Copy out the records word for word, starting with the line that contains "Document page, 1654x931 pixels." and going on through the line that contains "picture [779, 259, 1654, 827]", and give only those lines.
**** The data ****
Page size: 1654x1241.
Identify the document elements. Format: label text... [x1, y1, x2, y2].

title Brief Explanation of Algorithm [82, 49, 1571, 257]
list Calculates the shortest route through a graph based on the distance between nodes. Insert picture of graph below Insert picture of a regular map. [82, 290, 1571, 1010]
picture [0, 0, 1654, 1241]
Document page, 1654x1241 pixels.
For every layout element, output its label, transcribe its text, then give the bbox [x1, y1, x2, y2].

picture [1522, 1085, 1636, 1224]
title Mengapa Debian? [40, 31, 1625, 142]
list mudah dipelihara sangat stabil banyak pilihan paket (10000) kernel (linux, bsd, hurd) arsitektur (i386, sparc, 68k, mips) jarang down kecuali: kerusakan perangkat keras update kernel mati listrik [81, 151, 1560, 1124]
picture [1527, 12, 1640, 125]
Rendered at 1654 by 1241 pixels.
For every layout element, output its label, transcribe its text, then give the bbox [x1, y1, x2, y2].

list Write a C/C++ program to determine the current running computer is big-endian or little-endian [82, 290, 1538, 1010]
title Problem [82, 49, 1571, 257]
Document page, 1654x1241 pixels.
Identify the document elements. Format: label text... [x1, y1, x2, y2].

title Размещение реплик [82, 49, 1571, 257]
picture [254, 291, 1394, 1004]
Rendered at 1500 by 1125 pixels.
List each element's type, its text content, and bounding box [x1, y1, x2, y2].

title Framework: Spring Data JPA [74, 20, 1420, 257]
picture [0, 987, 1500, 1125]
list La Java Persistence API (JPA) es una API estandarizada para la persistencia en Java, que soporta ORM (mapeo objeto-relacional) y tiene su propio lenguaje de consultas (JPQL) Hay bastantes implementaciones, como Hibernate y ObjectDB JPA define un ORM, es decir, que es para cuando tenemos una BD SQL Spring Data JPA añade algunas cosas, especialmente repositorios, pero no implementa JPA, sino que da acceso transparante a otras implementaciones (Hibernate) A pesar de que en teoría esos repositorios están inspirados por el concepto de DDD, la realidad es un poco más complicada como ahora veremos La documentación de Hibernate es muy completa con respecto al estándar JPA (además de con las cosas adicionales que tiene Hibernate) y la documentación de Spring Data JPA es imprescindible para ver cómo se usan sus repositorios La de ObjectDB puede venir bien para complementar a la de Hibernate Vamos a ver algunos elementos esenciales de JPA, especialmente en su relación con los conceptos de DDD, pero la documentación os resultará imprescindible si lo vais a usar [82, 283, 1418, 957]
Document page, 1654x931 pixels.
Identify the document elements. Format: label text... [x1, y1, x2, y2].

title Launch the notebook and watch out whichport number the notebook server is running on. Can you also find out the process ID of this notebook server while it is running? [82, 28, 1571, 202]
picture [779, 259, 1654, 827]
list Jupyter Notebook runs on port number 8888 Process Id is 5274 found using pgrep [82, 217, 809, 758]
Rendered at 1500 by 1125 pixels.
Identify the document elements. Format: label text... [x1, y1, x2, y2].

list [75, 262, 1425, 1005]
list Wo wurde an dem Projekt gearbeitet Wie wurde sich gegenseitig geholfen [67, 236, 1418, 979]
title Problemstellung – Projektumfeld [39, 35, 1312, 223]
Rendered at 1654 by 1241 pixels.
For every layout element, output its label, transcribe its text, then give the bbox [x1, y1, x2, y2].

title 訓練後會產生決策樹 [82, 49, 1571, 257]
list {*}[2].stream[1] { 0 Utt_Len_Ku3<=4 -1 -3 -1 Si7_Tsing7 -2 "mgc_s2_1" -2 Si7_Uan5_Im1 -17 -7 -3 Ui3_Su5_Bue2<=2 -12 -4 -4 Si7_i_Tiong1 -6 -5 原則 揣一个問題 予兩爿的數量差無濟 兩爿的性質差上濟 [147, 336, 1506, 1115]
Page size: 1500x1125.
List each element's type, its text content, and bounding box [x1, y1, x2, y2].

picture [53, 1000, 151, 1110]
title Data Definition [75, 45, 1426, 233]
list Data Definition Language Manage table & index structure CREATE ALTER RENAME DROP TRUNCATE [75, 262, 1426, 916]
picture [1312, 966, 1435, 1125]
****
_Worked solution:_
Document page, 1654x931 pixels.
Identify the document elements. Format: label text... [x1, y1, x2, y2].

title Launch the notebook and watch out whichport number the notebook server is running on. Can you also find out the process ID of this notebook server while it is running? [82, 28, 1571, 202]
picture [779, 259, 1654, 827]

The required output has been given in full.